In that regard, can you tell us what words--other than the obvious profanity and vulgarity--might turn an editor away from our work? I'm thinking of a specific character that is prone to coarse language. On two occasions I have him begin a curse or epithet only to be drowned out by other action. His interrupted phrases could certainly be guessed by the reader. Though the words don't ever appear, his intention is clear. Would that be a reason to be turned down?

At 6:56 AM, Blogger Terry Whalin Left a note...


What turns someone away will be different for different people. From your magazine writing, you know that one publication decides it isn't right and another loves it. It's the same thing in the book area. It's a matter of continuing to push for excellent storytelling and the initial sentences which will draw the reader into the story. It's not easy but possible.

In addition, you have to show you are in tune with the need to be actively involved and sell your book into the marketplace to your own audience and the people you can touch.

It's rare to find any writer who includes this type of information in their submissions. If you include it, it will make you stand out from the others.

At 10:05 AM, Blogger Heather Ivester Left a note...

I've only recently discovered CBA fiction, and I don't understand where it's been all my life!
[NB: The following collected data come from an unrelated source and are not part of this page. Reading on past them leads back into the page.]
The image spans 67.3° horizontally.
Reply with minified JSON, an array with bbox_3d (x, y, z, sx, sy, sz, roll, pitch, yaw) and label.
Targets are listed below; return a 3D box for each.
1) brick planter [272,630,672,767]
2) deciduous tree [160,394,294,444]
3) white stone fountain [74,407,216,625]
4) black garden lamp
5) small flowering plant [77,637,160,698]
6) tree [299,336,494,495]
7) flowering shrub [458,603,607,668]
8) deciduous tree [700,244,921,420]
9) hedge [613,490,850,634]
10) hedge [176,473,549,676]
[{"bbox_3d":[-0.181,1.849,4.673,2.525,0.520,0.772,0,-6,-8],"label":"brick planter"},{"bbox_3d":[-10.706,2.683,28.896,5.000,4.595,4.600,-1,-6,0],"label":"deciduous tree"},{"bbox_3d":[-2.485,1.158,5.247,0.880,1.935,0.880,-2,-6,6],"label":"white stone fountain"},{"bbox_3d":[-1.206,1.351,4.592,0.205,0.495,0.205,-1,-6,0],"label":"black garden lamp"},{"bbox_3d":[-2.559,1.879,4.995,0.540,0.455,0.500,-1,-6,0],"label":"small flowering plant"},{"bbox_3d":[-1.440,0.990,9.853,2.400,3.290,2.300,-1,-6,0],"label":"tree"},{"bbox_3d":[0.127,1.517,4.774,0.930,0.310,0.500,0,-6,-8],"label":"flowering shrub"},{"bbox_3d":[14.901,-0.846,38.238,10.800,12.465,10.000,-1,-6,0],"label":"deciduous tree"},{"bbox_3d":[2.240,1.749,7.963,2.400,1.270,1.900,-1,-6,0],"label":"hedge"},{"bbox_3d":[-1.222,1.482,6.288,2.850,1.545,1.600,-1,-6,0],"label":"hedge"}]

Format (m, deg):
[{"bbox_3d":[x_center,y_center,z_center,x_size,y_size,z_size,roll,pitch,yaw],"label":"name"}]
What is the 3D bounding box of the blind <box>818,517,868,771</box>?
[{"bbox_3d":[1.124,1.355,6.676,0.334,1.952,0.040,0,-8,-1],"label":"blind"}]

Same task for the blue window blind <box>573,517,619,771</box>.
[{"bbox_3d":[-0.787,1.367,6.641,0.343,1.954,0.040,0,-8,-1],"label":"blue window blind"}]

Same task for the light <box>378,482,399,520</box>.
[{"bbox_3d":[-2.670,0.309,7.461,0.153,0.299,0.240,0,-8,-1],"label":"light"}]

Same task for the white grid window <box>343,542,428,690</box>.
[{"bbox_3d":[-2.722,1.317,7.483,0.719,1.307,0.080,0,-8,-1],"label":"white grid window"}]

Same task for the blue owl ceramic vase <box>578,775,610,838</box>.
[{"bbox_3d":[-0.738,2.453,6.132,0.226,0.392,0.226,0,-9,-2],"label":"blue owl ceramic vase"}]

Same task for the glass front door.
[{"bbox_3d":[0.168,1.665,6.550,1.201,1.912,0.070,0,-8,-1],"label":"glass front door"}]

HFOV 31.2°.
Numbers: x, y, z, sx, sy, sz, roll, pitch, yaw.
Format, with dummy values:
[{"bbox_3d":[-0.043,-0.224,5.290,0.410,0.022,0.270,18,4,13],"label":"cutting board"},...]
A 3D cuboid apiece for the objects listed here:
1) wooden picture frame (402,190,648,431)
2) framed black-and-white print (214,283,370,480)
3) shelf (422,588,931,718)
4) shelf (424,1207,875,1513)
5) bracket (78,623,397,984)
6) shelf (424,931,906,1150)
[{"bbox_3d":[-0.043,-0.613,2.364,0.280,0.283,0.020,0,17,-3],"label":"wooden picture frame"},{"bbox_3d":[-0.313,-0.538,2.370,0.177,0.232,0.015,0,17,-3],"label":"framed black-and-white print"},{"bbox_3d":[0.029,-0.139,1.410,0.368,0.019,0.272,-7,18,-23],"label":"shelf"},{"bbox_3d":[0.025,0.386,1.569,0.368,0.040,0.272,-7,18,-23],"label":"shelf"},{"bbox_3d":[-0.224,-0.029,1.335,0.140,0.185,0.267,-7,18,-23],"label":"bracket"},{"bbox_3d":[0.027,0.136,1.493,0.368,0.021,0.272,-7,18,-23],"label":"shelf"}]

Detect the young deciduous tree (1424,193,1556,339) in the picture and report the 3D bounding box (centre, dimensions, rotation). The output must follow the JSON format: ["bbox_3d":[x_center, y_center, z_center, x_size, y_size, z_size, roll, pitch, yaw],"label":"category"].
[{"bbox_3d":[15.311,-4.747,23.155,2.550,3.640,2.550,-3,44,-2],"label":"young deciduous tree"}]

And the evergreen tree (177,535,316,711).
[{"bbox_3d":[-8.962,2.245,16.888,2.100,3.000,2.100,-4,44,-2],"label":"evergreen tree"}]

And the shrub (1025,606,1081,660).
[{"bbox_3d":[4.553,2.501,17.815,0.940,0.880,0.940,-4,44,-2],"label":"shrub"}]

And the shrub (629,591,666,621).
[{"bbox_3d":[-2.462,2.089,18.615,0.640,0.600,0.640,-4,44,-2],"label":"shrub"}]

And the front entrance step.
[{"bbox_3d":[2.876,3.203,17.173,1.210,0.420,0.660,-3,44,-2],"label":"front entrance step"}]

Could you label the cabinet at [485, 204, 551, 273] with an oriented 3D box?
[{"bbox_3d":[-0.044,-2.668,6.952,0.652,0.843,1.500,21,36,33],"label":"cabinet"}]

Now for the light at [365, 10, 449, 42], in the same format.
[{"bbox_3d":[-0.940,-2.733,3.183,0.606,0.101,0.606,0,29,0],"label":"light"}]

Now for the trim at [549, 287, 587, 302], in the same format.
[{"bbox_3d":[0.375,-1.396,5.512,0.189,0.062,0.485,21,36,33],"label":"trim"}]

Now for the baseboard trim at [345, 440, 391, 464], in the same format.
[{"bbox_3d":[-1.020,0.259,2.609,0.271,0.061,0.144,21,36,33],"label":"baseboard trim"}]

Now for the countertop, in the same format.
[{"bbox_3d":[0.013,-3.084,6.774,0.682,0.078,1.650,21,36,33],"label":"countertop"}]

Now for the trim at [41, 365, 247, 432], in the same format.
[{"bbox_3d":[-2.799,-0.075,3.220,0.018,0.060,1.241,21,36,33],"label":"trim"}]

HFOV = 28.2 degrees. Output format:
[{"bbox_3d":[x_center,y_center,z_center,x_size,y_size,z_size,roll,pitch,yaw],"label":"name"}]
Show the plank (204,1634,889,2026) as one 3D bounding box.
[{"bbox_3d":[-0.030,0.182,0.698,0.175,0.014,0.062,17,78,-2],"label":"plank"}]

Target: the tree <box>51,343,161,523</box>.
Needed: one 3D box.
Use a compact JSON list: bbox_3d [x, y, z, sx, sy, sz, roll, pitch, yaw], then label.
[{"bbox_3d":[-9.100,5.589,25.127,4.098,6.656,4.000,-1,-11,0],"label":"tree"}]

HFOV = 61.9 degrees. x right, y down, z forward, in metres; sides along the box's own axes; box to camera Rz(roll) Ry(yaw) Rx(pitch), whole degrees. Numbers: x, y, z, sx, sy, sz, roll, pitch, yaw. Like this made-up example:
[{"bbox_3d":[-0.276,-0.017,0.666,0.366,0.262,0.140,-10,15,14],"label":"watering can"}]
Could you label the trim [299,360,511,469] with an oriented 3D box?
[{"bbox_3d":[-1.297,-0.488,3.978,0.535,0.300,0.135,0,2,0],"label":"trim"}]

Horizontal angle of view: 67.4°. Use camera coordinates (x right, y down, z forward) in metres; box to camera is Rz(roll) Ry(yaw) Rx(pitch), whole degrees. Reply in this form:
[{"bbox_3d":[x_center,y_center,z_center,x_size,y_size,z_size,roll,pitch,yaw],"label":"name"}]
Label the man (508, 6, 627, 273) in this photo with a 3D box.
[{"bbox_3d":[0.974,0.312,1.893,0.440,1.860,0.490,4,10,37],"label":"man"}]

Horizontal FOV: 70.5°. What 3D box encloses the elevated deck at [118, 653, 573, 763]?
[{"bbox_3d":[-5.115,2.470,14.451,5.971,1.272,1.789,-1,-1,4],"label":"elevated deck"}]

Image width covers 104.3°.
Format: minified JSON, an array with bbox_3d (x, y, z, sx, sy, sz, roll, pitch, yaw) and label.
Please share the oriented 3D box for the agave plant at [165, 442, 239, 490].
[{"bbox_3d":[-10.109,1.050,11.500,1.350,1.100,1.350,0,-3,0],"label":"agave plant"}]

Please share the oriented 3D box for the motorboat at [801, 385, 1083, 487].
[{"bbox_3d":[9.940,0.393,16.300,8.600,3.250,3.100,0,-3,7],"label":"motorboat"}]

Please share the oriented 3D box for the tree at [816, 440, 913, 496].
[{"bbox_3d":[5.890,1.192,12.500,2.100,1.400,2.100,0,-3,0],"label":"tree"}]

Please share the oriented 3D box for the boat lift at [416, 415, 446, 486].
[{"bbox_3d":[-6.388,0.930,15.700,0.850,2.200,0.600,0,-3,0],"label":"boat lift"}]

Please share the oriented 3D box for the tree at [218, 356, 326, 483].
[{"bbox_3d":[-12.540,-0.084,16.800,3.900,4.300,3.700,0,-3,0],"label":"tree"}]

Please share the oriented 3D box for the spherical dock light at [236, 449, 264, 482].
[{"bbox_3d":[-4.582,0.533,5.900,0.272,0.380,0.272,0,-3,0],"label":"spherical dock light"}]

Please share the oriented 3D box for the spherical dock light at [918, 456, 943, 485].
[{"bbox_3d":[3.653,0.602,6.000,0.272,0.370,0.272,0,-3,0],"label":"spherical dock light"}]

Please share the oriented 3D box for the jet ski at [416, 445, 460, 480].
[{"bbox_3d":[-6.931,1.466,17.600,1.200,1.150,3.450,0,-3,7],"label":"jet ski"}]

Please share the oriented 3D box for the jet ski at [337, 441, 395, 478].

Maybe there's been a bigger marketing push in recent years to get these authors and novels recognized and on the shelves in chain stores (where I do most of my shopping). I've stayed away from mainstream novels for a few years because of the "reality language issues." I don't say these words, so I don't want to read them. Yet I'd never heard about CBA novels.
Now I'm reading a novel in the Robin Jones Gunn Sisterchicks series -- it's fantastic and clean. I wish I'd discovered writers like these 20 years ago when I had more time to read fiction!